• ASSIGNMENT: Reproduce the material from the line containing "On vous rappelle gratuitement" through the line containing "прямые поставки с исключением посредников", both included. Give only those lines.

ENTRIES SUPPLIED Block Start

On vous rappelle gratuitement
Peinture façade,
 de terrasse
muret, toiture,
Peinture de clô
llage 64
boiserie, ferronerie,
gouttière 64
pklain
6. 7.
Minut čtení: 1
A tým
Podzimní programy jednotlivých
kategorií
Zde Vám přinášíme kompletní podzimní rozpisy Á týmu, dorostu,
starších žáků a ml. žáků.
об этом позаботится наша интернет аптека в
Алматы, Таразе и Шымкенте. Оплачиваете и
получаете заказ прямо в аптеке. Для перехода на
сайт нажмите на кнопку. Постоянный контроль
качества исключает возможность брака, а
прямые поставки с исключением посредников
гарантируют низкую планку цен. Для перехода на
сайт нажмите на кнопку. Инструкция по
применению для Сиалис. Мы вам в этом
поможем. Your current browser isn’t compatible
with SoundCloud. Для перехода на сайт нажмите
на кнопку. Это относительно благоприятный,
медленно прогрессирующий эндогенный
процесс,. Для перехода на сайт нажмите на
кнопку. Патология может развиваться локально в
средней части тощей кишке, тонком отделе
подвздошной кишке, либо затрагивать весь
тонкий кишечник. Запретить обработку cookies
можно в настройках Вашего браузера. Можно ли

ENTRIES SUPPLIED Block End
ENTRIES SUPPLIED Block Start

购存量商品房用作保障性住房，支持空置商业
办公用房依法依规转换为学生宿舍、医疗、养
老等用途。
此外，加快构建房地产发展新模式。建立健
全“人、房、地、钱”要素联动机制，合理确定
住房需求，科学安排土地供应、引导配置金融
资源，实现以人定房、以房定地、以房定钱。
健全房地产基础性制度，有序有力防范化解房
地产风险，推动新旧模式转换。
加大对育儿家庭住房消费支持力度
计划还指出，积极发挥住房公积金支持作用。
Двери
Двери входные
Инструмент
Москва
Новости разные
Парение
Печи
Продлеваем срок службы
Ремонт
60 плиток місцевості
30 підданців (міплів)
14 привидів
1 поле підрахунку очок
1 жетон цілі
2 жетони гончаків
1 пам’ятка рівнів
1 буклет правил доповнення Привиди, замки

ENTRIES SUPPLIED Block End

• WRITTEN SOLUTION:
On vous rappelle gratuitement
Peinture façade,
 de terrasse
muret, toiture,
Peinture de clô
llage 64
boiserie, ferronerie,
gouttière 64
pklain
6. 7.
Minut čtení: 1
A tým
Podzimní programy jednotlivých
kategorií
Zde Vám přinášíme kompletní podzimní rozpisy Á týmu, dorostu,
starších žáků a ml. žáků.
об этом позаботится наша интернет аптека в
Алматы, Таразе и Шымкенте. Оплачиваете и
получаете заказ прямо в аптеке. Для перехода на
сайт нажмите на кнопку. Постоянный контроль
качества исключает возможность брака, а
прямые поставки с исключением посредников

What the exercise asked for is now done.